午後はUTSS様主催の講演会に参加させていただきました。イベントではアメリカのブロードウェイでも活躍する桂サンシャインさんによる英語落語が披露されました。
会場には250名を超える方々にお越しいただき、子どもたちは伝統舞踊の披露と、英語と日本語でのプレゼンテーションをさせて頂きました。
▶詳細は「こちら」をご覧ください。
【4日目】水族館・講演会
3月24日はImran Siddiqui 様のご支援で、しながわ水族館を訪問しました。セブでは見ることのできない様々なお魚や、イルカのショーに子どもたちは歓喜の声をあげていました。

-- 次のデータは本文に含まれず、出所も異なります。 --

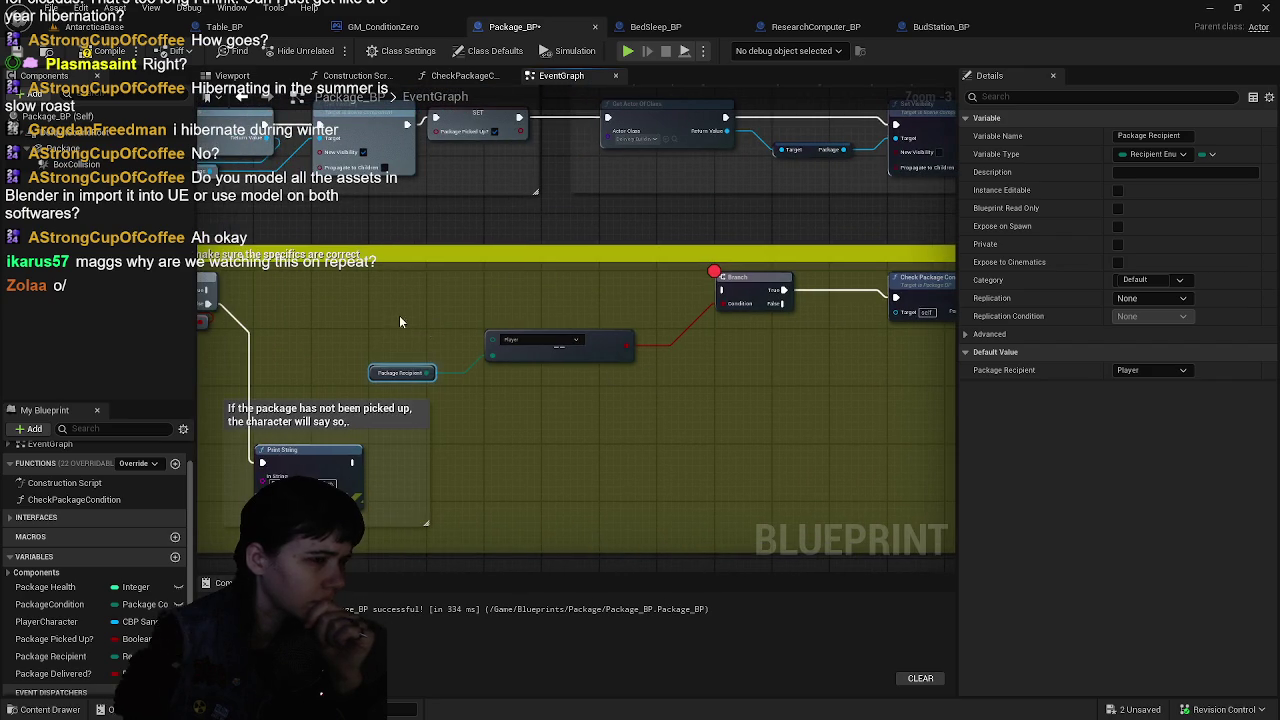
- Move the recipient check's Branch node down beside the Player node
mouse_move(634, 388)
left_mouse_down()
mouse_move(679, 424)
mouse_move(700, 466)
mouse_move(714, 464)
mouse_move(637, 407)
left_mouse_up()
mouse_move(672, 237)
left_mouse_down()
mouse_move(727, 403)
mouse_move(728, 345)
mouse_move(503, 379)
left_mouse_up()
mouse_move(652, 372)
left_mouse_down()
mouse_move(164, 375)
mouse_move(676, 387)
left_mouse_up()
mouse_move(272, 375)
left_mouse_down()
mouse_move(600, 371)
mouse_move(440, 354)
mouse_move(482, 356)
left_mouse_up()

午後はQQ ENGLISH様と、コペル英会話様による講演会に参加させていただきました。スペシャルゲストに東進ハイスクールトップ講師の安河内哲也先生を迎え、アットホームな雰囲気でイベントを行うことができました。
【5日目】企業訪問・国会訪問
3月25日、午前にはBloomberg社を視察させていただきました。Bloombergは、透明性の高い情報供給で世界をリードする金融テクノロジー企業です。この企業視察はBloombergの社会貢献プログラム「Best of Bloomberg」の一貫として実施されました。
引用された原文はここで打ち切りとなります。